• Items from a dataset:

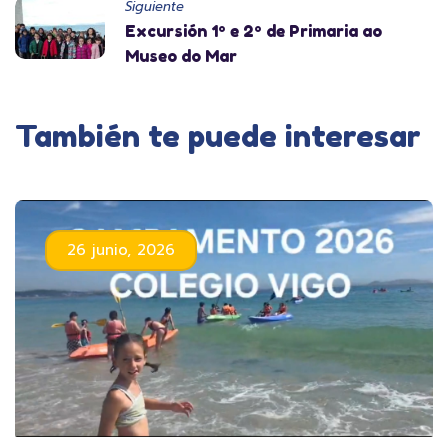
Siguiente
Excursión 1º e 2º de Primaria ao
Museo do Mar
También te puede interesar
26 junio, 2026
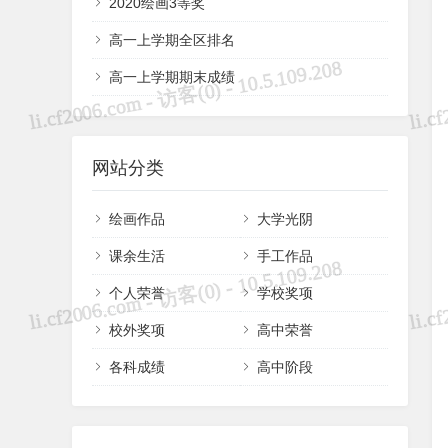
2020绘画3等奖
高一上学期全区排名
高一上学期期末成绩
网站分类
绘画作品
大学光阴
课余生活
手工作品
个人荣誉
学校奖项
校外奖项
高中荣誉
各科成绩
高中阶段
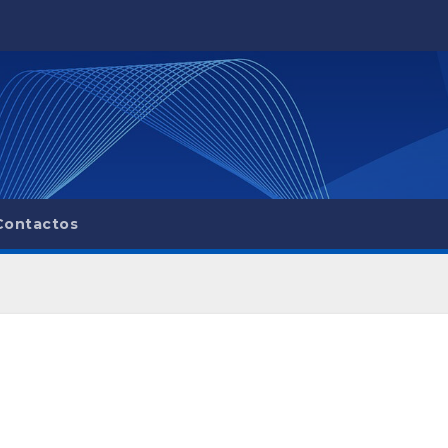
Contactos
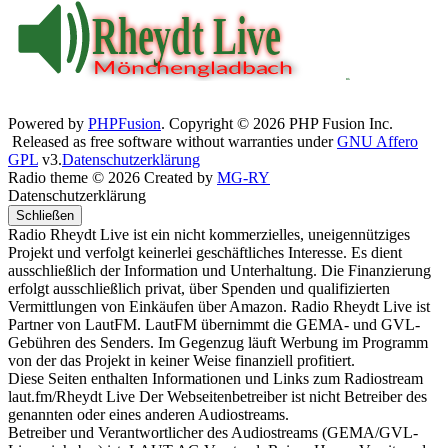
Powered by
PHPFusion
. Copyright © 2026 PHP Fusion Inc.
Released as free software without warranties under
GNU Affero
GPL
v3.
Datenschutzerklärung
Radio theme © 2026 Created by
MG-RY
Datenschutzerklärung
Schließen
Radio Rheydt Live ist ein nicht kommerzielles, uneigennütziges
Projekt und verfolgt keinerlei geschäftliches Interesse. Es dient
ausschließlich der Information und Unterhaltung. Die Finanzierung
erfolgt ausschließlich privat, über Spenden und qualifizierten
Vermittlungen von Einkäufen über Amazon. Radio Rheydt Live ist
Partner von LautFM. LautFM übernimmt die GEMA- und GVL-
Gebühren des Senders. Im Gegenzug läuft Werbung im Programm
von der das Projekt in keiner Weise finanziell profitiert.
Diese Seiten enthalten Informationen und Links zum Radiostream
laut.fm/Rheydt Live Der Webseitenbetreiber ist nicht Betreiber des
genannten oder eines anderen Audiostreams.
Betreiber und Verantwortlicher des Audiostreams (GEMA/GVL-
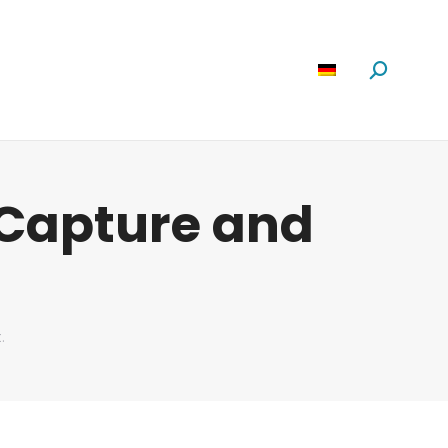
Software
News
Über Uns
Suchen:
Capture and
.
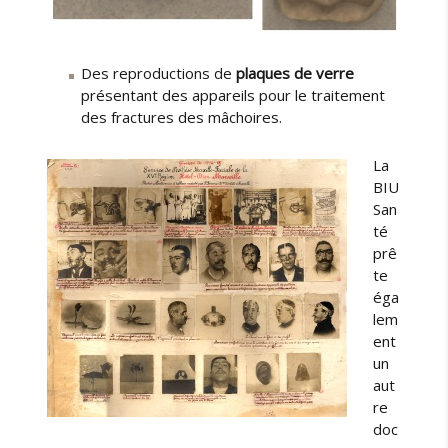
Des reproductions de
plaques de verre
présentant des appareils pour le traitement
des fractures des mâchoires.
La
BIU
San
té
prê
te
éga
lem
ent
un
aut
re
doc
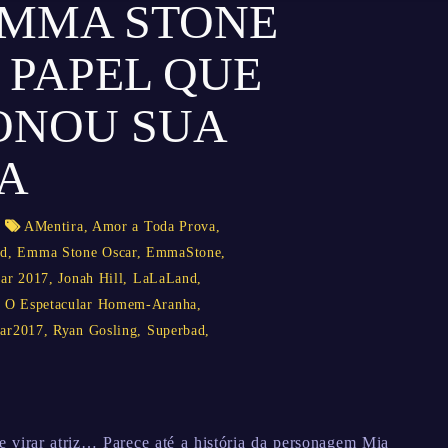
EMMA STONE
 PAPEL QUE
ONOU SUA
A
AMentira
,
Amor a Toda Prova
,
nd
,
Emma Stone Oscar
,
EmmaStone
,
car 2017
,
Jonah Hill
,
LaLaLand
,
,
O Espetacular Homem-Aranha
,
ar2017
,
Ryan Gosling
,
Superbad
,
virar atriz… Parece até a história da personagem Mia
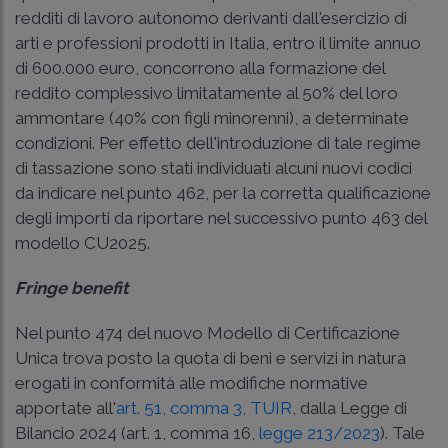
redditi di lavoro autonomo derivanti dall'esercizio di
arti e professioni prodotti in Italia, entro il limite annuo
di 600.000 euro, concorrono alla formazione del
reddito complessivo limitatamente al 50% del loro
ammontare (40% con figli minorenni), a determinate
condizioni. Per effetto dell'introduzione di tale regime
di tassazione sono stati individuati alcuni nuovi codici
da indicare nel punto 462, per la corretta qualificazione
degli importi da riportare nel successivo punto 463 del
modello CU2025.
Fringe benefit
Nel punto 474 del nuovo Modello di Certificazione
Unica trova posto la quota di beni e servizi in natura
erogati in conformità alle modifiche normative
apportate all'
art. 51, comma 3, TUIR
, dalla Legge di
Bilancio 2024 (art. 1, comma 16,
legge 213/2023
). Tale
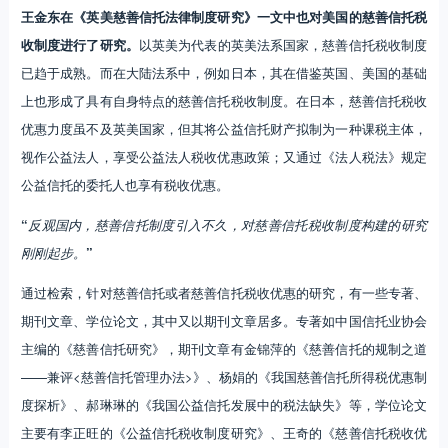
王金东在《英美慈善信托法律制度研究》一文中也对美国的慈善信托税
收制度进行了研究。
以英美为代表的英美法系国家，慈善信托税收制度
已趋于成熟。而在大陆法系中，例如日本，其在借鉴英国、美国的基础
上也形成了具有自身特点的慈善信托税收制度。在日本，慈善信托税收
优惠力度虽不及英美国家，但其将公益信托财产拟制为一种课税主体，
视作公益法人，享受公益法人税收优惠政策；又通过《法人税法》规定
公益信托的委托人也享有税收优惠。
“
反观国内，慈善信托制度引入不久，对慈善信托税收制度构建的研究
刚刚起步。
”
通过检索，针对慈善信托或者慈善信托税收优惠的研究，有一些专著、
期刊文章、学位论文，其中又以期刊文章居多。专著如中国信托业协会
主编的《慈善信托研究》，期刊文章有金锦萍的《慈善信托的规制之道
——兼评<慈善信托管理办法>》、杨娟的《我国慈善信托所得税优惠制
度探析》、郝琳琳的《我国公益信托发展中的税法缺失》等，学位论文
主要有李正旺的《公益信托税收制度研究》、王奇的《慈善信托税收优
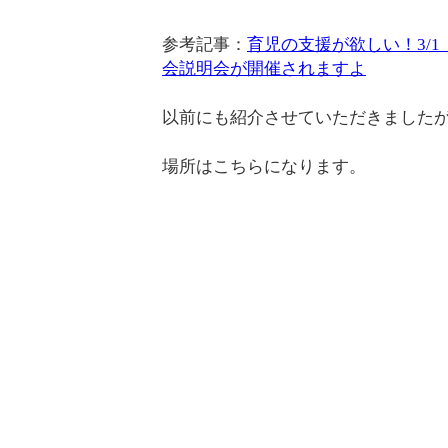
参考記事：
育児の支援が欲しい！3/
会説明会が開催されますよ
以前にも紹介させていただきました
場所はこちらになります。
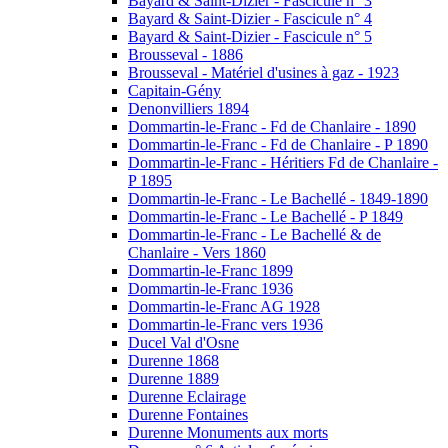
Bayard & Saint-Dizier - Fascicule n° 3
Bayard & Saint-Dizier - Fascicule n° 4
Bayard & Saint-Dizier - Fascicule n° 5
Brousseval - 1886
Brousseval - Matériel d'usines à gaz - 1923
Capitain-Gény
Denonvilliers 1894
Dommartin-le-Franc - Fd de Chanlaire - 1890
Dommartin-le-Franc - Fd de Chanlaire - P 1890
Dommartin-le-Franc - Héritiers Fd de Chanlaire -
P 1895
Dommartin-le-Franc - Le Bachellé - 1849-1890
Dommartin-le-Franc - Le Bachellé - P 1849
Dommartin-le-Franc - Le Bachellé & de
Chanlaire - Vers 1860
Dommartin-le-Franc 1899
Dommartin-le-Franc 1936
Dommartin-le-Franc AG 1928
Dommartin-le-Franc vers 1936
Ducel Val d'Osne
Durenne 1868
Durenne 1889
Durenne Eclairage
Durenne Fontaines
Durenne Monuments aux morts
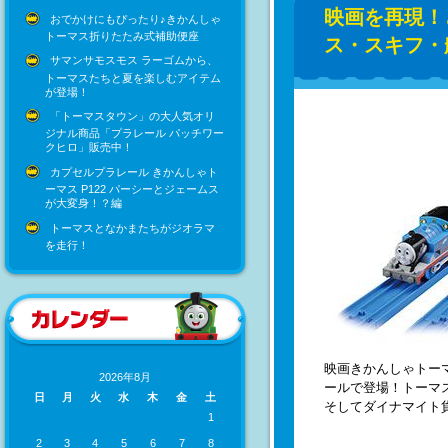
映画を再現！
おでかけにもぴったり♪きかんしゃ
トーマス折りたたみ式補助便座
ス・スキフ・
サマンサモスモス ラーゴムから、
トーマスたちと夏を楽しむアイテム
が登場！
「トーマスタウン」の大人気オリ
ジナル商品「プラレール パッチワー
クヒロ」販売中！
カプセルプラレール きかんしゃト
ーマス P122 パーシーとジェームス
が大変身！？編
トーマスとなかまたちがジオラマ
を走行！
映画きかんしゃトー
2026年8月
ールで登場！トーマ
日
月
火
水
木
金
土
そしてダイナマイト
1
2
3
4
5
6
7
8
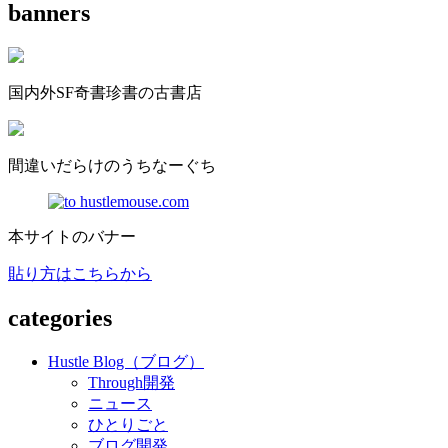
banners
国内外SF奇書珍書の古書店
間違いだらけのうちなーぐち
本サイトのバナー
貼り方はこちらから
categories
Hustle Blog（ブログ）
Through開発
ニュース
ひとりごと
ブログ開発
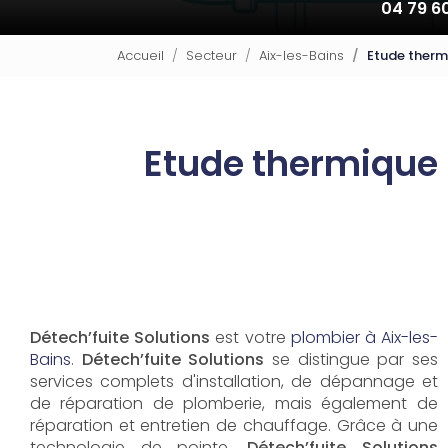
04 79 6
Accueil
Secteur
Aix-les-Bains
Etude therm
Etude thermique
Détech’fuite Solutions
est votre
plombier à Aix-les-
Bains
.
Détech’fuite Solutions
se distingue par ses
services complets d'installation, de dépannage et
de réparation de plomberie, mais également de
réparation et entretien de chauffage. Grâce à une
technologie de pointe,
Détech’fuite Solutions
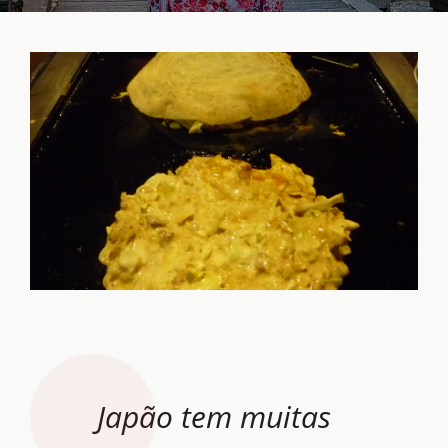
Japão tem muitas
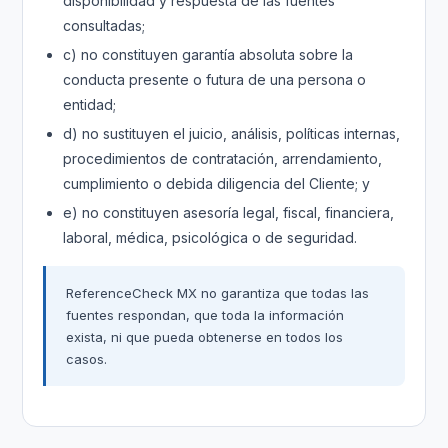
disponibilidad y respuesta de las fuentes
consultadas;
c) no constituyen garantía absoluta sobre la
conducta presente o futura de una persona o
entidad;
d) no sustituyen el juicio, análisis, políticas internas,
procedimientos de contratación, arrendamiento,
cumplimiento o debida diligencia del Cliente; y
e) no constituyen asesoría legal, fiscal, financiera,
laboral, médica, psicológica o de seguridad.
ReferenceCheck MX no garantiza que todas las
fuentes respondan, que toda la información
exista, ni que pueda obtenerse en todos los
casos.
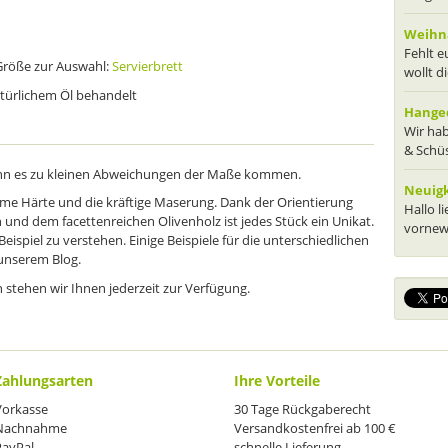
Weihna
Fehlt 
 Größe zur Auswahl:
Servierbrett
wollt d
natürlichem Öl behandelt
Hanged
Wir hab
& Schüs
ann es zu kleinen Abweichungen der Maße kommen.
Neuig
eme Härte und die kräftige Maserung. Dank der Orientierung
Hallo l
und dem facettenreichen Olivenholz ist jedes Stück ein Unikat.
vornewe
eispiel zu verstehen. Einige Beispiele für die unterschiedlichen
 unserem Blog.
n stehen wir Ihnen jederzeit zur Verfügung.
Zahlungsarten
Ihre Vorteile
Vorkasse
30 Tage Rückgaberecht
Nachnahme
Versandkostenfrei ab 100 €
PayPal
schnelle Lieferung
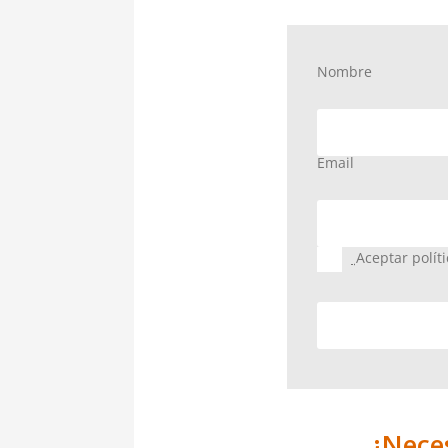
Nombre
Email
Aceptar polít
¿Neces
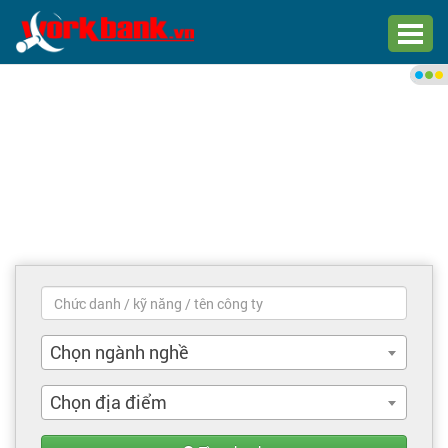
Chào bạn,
Đăng nhập xem việc làm phù
hợp
Đăng nhập
Đăng ký
Trang chủ
Việc làm mới nhất
Chọn ngành nghề
Tìm việc làm
Chọn địa điểm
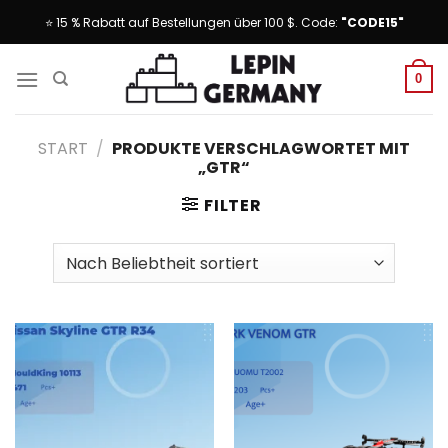
Skip
⭐ 15 % Rabatt auf Bestellungen über 100 $. Code:
"CODE15"
to
content
0
START
/
PRODUKTE VERSCHLAGWORTET MIT
„GTR“
FILTER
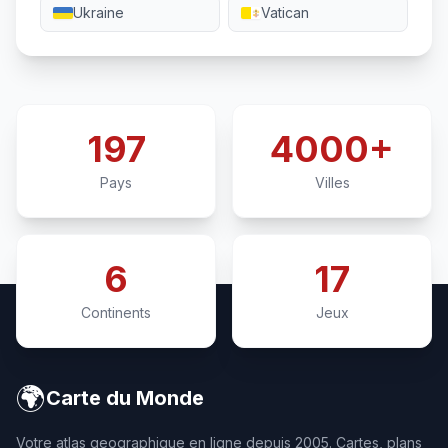
Ukraine
Vatican
197
4000+
Pays
Villes
6
17
Continents
Jeux
🌍
Carte du Monde
Votre atlas geographique en ligne depuis 2005. Cartes, plans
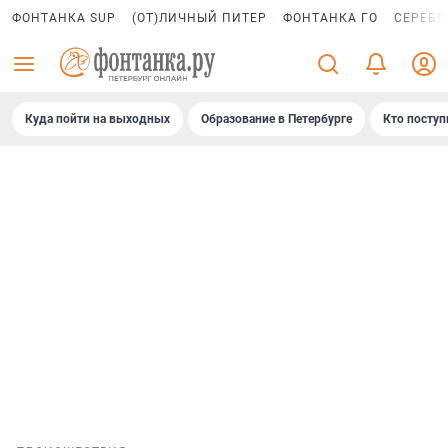
ФОНТАНКА SUP
(ОТ)ЛИЧНЫЙ ПИТЕР
ФОНТАНКА ГО
СЕРЕБР
Куда пойти на выходных
Образование в Петербурге
Кто поступ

• Exercise aim:
Copy character for character the lines of the items above, from the line containing "ФОНТАНКА SUP" through the end of the items.

• Response area:
ФОНТАНКА SUP
(ОТ)ЛИЧНЫЙ ПИТЕР
ФОНТАНКА ГО
СЕРЕБР
Куда пойти на выходных
Образование в Петербурге
Кто поступ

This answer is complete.